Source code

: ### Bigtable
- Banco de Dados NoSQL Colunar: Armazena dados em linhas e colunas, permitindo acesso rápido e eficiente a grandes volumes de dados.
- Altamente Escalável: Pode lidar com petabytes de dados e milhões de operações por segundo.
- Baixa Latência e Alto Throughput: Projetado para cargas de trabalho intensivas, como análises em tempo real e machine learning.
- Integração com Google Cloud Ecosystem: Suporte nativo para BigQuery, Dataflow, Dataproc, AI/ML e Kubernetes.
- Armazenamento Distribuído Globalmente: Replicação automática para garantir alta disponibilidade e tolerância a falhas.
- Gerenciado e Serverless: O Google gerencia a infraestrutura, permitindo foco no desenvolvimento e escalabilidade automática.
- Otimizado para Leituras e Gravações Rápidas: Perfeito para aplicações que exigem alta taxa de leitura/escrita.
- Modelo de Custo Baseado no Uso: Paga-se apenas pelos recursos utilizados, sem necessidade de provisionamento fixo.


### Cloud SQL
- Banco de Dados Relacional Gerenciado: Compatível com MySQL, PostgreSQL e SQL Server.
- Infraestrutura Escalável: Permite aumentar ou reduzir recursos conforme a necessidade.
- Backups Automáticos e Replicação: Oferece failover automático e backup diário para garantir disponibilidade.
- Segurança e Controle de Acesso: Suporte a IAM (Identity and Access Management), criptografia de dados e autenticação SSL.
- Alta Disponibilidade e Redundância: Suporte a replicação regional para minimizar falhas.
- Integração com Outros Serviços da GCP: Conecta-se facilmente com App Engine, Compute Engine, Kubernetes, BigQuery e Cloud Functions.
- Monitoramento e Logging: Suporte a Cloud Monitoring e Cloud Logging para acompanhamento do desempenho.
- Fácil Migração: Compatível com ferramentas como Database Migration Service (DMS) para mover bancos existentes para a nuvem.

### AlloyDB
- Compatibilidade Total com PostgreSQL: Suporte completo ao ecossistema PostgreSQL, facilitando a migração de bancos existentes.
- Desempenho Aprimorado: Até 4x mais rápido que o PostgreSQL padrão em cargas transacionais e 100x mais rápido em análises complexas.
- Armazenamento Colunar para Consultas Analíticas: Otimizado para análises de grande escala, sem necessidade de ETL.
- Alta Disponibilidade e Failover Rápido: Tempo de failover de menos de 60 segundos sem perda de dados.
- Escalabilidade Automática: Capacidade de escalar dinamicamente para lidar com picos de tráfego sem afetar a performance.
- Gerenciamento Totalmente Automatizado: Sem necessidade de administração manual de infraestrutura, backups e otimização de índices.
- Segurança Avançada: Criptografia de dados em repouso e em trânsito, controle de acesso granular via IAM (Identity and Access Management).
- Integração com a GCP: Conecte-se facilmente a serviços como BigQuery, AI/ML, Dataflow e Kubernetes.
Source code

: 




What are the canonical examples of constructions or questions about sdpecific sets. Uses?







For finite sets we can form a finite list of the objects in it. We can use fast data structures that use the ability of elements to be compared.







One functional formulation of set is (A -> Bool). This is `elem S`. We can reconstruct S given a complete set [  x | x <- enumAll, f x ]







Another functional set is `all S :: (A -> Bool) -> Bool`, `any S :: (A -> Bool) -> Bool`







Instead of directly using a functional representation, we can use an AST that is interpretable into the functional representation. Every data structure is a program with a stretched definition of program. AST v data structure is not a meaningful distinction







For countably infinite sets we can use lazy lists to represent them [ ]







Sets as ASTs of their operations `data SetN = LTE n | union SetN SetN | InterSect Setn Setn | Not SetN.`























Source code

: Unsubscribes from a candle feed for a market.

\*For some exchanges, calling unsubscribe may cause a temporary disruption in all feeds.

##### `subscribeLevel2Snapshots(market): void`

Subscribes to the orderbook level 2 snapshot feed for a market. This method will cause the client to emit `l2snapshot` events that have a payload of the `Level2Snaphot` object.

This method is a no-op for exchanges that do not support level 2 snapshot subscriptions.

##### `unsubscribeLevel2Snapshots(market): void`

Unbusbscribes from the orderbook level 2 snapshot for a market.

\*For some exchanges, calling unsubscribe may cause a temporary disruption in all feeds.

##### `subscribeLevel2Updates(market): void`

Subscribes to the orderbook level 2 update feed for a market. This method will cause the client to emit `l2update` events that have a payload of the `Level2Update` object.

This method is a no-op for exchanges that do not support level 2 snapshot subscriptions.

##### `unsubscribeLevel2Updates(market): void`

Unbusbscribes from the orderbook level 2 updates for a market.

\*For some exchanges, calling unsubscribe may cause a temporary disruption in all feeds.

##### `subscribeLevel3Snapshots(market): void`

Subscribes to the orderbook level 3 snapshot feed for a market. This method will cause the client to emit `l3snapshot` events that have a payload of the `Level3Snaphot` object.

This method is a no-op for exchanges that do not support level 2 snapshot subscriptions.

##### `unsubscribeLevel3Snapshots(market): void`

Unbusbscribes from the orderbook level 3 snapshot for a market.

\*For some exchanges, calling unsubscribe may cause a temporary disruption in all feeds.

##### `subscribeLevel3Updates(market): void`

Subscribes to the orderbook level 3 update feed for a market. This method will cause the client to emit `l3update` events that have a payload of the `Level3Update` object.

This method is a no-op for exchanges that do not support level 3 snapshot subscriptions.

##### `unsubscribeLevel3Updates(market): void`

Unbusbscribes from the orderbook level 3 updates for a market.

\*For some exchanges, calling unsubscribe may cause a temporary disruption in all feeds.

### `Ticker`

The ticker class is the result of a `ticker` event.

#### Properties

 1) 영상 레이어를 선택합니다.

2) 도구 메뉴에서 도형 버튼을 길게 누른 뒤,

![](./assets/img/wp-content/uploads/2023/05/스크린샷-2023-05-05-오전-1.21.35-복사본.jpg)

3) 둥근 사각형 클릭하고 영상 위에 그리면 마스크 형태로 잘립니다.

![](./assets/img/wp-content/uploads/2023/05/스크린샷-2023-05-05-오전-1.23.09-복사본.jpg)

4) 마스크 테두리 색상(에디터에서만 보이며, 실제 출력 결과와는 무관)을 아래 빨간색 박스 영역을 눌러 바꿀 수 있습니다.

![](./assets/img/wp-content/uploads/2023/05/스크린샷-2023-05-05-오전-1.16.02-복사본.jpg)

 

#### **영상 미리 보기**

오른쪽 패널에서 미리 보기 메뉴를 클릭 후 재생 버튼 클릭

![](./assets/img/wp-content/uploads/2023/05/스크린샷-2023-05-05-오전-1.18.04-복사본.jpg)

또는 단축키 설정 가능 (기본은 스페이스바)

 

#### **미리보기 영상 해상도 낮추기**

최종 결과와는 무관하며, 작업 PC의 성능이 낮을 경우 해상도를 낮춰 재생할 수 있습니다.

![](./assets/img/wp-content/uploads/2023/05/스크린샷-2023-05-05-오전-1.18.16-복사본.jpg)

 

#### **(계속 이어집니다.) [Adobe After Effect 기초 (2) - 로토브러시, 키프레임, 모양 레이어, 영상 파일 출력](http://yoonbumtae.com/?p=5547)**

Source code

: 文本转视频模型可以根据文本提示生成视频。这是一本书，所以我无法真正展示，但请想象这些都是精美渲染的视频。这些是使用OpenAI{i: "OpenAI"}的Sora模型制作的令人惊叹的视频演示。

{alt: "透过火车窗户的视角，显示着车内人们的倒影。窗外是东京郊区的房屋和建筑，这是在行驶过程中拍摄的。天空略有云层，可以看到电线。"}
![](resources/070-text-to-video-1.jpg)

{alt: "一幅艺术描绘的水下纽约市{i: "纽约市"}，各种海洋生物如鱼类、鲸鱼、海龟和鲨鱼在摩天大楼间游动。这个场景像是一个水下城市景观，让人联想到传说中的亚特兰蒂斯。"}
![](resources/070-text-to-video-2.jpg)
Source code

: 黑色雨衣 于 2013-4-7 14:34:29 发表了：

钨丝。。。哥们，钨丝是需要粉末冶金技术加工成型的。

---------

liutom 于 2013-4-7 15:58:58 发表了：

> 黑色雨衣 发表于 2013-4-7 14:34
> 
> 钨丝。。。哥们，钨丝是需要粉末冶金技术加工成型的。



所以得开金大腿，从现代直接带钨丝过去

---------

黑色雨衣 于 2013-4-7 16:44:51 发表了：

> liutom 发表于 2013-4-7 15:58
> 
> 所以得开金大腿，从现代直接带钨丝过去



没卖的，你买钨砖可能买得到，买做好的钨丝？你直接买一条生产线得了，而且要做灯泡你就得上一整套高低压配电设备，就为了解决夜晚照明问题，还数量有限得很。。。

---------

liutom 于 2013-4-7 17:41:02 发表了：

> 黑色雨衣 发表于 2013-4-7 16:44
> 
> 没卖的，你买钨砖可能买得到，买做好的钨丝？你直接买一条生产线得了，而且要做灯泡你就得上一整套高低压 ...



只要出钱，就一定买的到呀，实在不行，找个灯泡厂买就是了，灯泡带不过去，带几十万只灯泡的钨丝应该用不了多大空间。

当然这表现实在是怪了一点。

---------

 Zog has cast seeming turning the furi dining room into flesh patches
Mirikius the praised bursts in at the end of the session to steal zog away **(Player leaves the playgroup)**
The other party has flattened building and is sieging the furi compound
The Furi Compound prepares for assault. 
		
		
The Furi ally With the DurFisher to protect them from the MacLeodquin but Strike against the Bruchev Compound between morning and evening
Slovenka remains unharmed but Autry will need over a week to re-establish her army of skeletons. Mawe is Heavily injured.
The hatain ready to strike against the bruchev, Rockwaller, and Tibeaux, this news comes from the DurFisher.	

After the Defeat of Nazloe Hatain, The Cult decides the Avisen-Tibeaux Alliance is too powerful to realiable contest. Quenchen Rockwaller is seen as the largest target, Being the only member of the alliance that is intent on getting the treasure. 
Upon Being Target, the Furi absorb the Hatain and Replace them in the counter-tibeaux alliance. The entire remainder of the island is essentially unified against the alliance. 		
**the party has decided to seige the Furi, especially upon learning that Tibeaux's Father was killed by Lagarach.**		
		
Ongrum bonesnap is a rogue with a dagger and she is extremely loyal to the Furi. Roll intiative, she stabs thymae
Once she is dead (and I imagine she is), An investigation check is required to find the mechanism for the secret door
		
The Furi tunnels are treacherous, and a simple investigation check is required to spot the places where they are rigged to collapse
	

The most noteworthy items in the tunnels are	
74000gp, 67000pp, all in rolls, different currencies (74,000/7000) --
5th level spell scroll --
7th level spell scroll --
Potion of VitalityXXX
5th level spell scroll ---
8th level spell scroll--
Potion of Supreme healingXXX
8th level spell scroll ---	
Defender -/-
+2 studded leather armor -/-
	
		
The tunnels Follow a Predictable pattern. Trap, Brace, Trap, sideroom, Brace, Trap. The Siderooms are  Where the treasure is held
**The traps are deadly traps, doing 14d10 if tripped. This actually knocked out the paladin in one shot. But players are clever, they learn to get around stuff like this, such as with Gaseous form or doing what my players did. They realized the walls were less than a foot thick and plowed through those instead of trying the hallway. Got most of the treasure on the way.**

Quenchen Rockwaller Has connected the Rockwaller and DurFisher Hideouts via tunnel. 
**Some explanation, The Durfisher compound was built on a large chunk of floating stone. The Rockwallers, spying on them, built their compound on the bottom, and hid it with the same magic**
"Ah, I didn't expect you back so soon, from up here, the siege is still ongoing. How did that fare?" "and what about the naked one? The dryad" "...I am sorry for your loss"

● Description of the task
Only a number belongs in the answer: state how many lines of the entries above hold "스크린샷".

● Reply
5